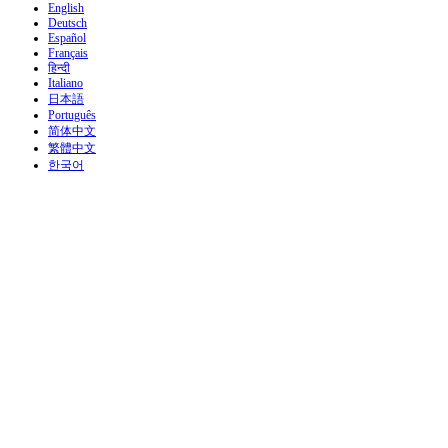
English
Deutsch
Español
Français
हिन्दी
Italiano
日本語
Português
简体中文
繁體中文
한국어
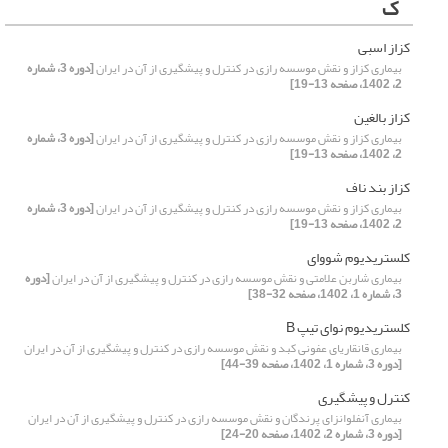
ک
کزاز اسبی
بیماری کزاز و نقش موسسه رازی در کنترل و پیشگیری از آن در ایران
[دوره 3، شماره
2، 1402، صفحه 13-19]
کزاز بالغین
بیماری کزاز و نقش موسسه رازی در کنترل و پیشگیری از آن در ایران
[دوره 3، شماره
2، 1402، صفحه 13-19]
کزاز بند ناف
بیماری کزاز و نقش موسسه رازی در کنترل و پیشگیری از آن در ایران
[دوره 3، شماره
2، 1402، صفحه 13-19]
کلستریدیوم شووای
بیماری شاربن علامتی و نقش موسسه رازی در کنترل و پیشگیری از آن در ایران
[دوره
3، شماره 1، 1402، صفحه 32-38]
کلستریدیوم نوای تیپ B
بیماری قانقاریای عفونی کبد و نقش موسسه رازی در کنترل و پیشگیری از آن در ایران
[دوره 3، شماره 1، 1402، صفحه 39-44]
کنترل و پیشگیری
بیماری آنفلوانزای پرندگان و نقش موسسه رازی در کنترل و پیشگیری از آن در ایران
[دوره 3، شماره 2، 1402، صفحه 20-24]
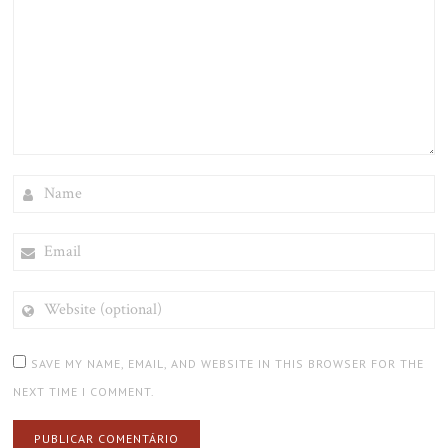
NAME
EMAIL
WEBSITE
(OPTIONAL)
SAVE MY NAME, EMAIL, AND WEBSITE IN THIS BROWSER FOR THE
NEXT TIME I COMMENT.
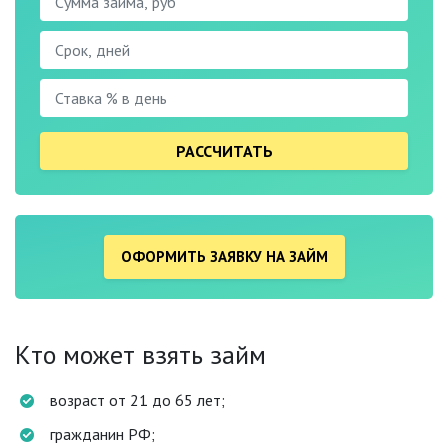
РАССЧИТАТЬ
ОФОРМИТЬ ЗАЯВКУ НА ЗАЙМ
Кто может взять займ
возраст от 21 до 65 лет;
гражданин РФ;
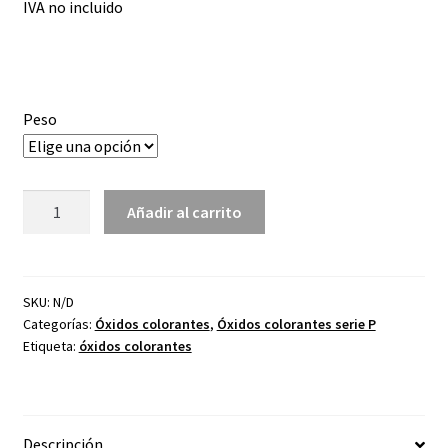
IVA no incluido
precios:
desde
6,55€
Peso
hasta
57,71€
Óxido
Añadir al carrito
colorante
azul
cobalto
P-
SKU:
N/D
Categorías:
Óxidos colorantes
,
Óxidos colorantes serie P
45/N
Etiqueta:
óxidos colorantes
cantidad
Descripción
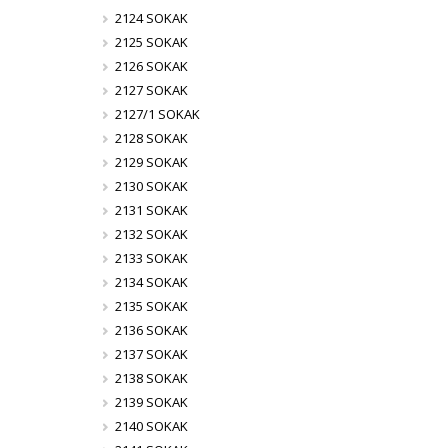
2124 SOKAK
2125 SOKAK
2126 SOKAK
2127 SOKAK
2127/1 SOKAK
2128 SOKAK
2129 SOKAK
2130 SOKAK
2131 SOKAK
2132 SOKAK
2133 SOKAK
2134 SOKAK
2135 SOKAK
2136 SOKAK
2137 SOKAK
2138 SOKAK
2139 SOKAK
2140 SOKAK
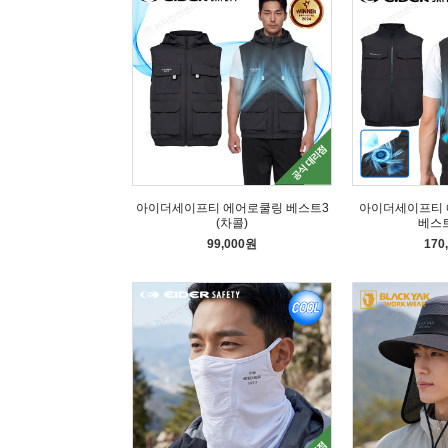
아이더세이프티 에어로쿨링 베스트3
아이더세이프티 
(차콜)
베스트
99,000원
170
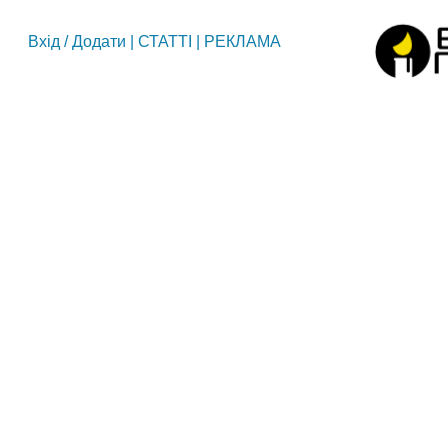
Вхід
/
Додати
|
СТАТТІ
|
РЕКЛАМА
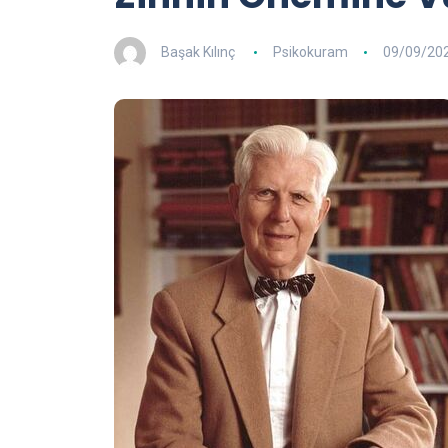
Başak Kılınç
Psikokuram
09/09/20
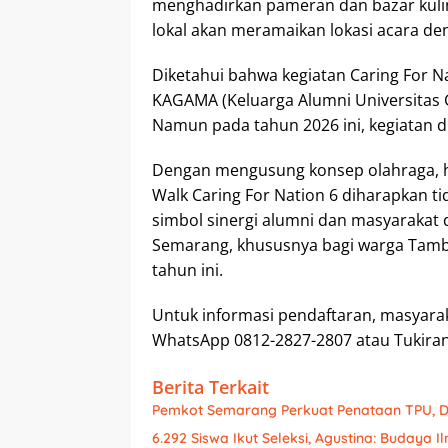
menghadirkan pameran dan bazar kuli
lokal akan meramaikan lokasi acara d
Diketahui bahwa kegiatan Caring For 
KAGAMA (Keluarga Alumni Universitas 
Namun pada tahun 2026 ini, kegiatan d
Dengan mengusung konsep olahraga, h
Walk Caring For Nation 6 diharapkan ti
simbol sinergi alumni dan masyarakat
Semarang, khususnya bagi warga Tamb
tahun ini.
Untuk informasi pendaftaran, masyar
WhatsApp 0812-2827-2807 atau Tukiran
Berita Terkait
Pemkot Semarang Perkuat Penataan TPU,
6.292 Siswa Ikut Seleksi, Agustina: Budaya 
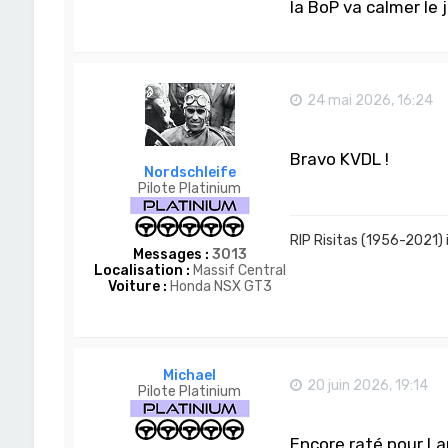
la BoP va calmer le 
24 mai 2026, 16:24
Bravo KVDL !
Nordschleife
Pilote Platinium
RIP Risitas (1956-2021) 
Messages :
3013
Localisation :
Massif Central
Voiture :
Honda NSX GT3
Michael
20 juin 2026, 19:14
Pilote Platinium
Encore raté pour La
* * *
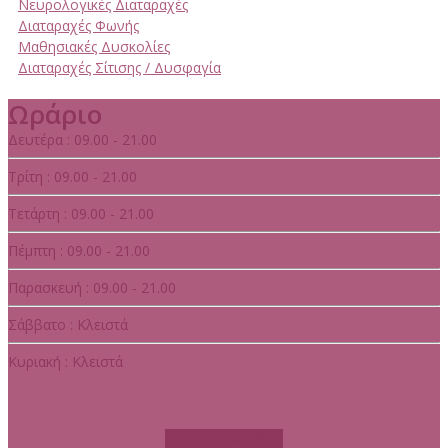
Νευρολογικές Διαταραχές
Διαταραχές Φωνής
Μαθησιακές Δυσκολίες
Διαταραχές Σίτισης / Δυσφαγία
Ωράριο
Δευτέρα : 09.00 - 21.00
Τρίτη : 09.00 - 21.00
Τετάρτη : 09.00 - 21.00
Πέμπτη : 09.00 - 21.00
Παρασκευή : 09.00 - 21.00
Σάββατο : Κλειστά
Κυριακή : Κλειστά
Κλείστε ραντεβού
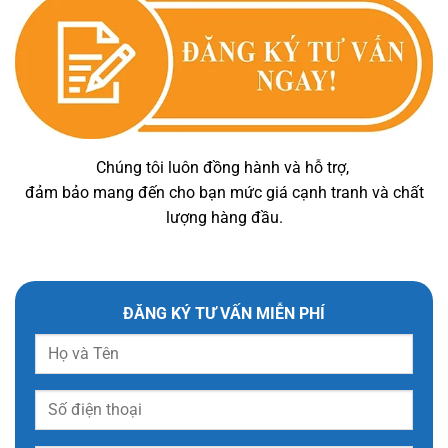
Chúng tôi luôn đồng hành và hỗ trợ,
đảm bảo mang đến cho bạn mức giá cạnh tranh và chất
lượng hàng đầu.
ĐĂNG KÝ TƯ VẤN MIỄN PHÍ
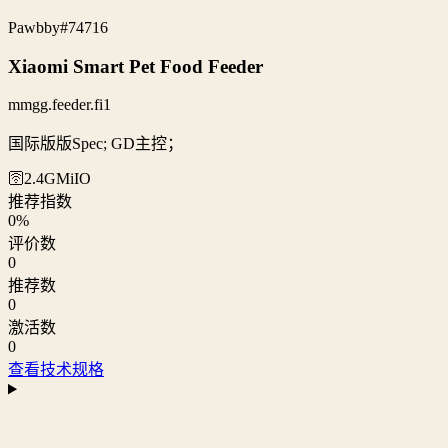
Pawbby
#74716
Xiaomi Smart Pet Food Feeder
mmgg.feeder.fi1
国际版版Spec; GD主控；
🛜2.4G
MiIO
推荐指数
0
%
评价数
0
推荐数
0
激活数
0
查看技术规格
* * *
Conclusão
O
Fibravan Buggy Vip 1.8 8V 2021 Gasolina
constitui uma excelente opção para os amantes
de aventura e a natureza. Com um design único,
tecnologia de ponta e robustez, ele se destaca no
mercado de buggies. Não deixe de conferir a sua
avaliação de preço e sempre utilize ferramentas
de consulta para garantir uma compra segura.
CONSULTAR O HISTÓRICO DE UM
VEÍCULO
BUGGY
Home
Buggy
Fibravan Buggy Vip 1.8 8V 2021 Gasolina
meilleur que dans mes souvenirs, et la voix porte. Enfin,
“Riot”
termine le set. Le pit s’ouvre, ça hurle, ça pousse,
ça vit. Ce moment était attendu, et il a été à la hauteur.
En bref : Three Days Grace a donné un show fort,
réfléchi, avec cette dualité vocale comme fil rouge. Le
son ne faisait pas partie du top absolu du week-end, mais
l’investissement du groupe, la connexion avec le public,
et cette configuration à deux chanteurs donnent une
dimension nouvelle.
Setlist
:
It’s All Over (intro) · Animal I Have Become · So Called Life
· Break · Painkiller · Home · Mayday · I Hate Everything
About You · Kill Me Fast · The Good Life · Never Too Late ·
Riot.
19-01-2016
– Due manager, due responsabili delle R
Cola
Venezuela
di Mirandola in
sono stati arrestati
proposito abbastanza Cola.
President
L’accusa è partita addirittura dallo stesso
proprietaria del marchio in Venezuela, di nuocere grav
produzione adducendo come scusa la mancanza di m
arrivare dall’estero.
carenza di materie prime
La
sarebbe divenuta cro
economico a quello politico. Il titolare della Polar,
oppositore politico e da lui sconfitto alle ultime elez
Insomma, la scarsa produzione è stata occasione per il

## WORK INSTRUCTION
Copy the lines of the data above without any change, starting at the line that contains "la BoP va calmer le" and ending at the line that contains "Encore raté pour La", with both of those lines included.

## ANSWER BELOW
la BoP va calmer le 
24 mai 2026, 16:24
Bravo KVDL !
Nordschleife
Pilote Platinium
RIP Risitas (1956-2021) 
Messages :
3013
Localisation :
Massif Central
Voiture :
Honda NSX GT3
Michael
20 juin 2026, 19:14
Pilote Platinium
Encore raté pour La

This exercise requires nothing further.